Theatregoer Adrienne Sparks said: “I appreciated it ten times more because I haven’t engaged with drama for so long. It just brings you alive. I’ve missed it immensely.”
Management at the Baxter took an active decision not to live-stream performances so as not to compromise the aesthetic value of the theatre’s productions. But despite generating work for hundreds of artists each year, the Baxter was denied funding from the department of sports, arts and culture.
Marketing manager Fahiem Stellenboom said: “Government could have helped in terms of a better way to fund individuals. There was no engagement with the sector either: decisions were made and we had to fall into [line]. For the most part, the arts sector is extremely disappointed and angry in terms of how things have been managed.”
In the interim, the Baxter launched its own fundraising initiatives. After operating for a few months at 50% capacity, the theatre closed its doors again and postponed all shows from mid-December because of the rising number of Covid-19 cases.
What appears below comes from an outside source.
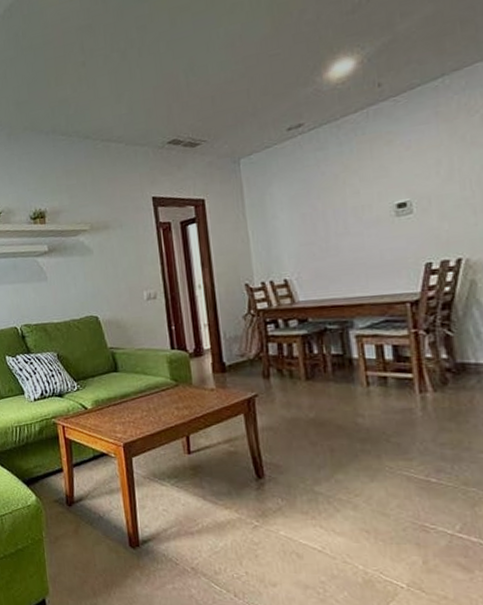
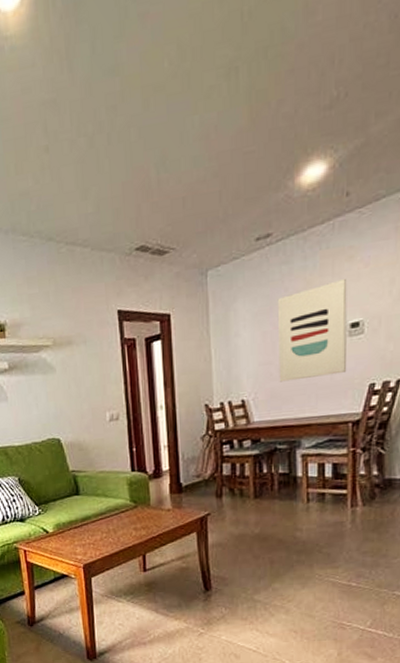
wall art: none [314,162,398,262] -> present [277,279,347,382]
The theatre did, however, host the Zabalaza mini-festival at the end of January. Usually this festival involves taking work to the community and performing in front of large crowds, but now it was presented at the theatre without an audience apart from a small number of adjudicators.
Meanwhile, the state-funded Playhouse Theatre in Durban is entirely closed to audiences. However, behind closed doors, work still continues: the theatre shifted its focus to live-streamed performances early in lockdown.
“We took a decision to ensure that we assist artists as much as possible,” said artistic director and chief executive Linda Bukhosini. The theatre has been actively pushing online content ever since.
“We had to figure out how to live-stream, because we’ve never done it before, so we’re learning on the go,” said Bukhosini. Between July and September, more than 800 artists received opportunities to perform and more than 100 performances were streamed.
“It’s a blessing that we have not had to scrape [financially]; that’s why we’ve gone all out to reappropriate those productions planned for the year and make sure the artists are supported,” Bukhosini said.
Many theatres have adopted a hybrid model that includes a combination of live performances and streaming. The Guild Theatre, an independent company in East London, reshaped its funding proposal last year towards online production. About 50 local artists were approached for a series that streamed in June, titled “The Buffalo City Lockdown Series”.
Manager Zane Flanagan says: “We put it out for free via our Facebook page, because we felt times are hard and people are not working.”
The show must go on
James Ngcobo, artistic director at the Market Theatre, remains positive, noting: “A theatre can never stop planning.” The Market is one of the few theatres in South Africa currently open to audiences: it is staging the award-winning play Kamphoer, starring Sandra Prinsloo, which runs until 14 February.
But it is hard to foresee a healthy theatre scene emerging any time before 2022. For now, it is impossible to sustain productions at 50% capacity. It also seems as if theatre-goers are set on the live experience, but the intimacy and warmth that these provide is just not possible at the moment.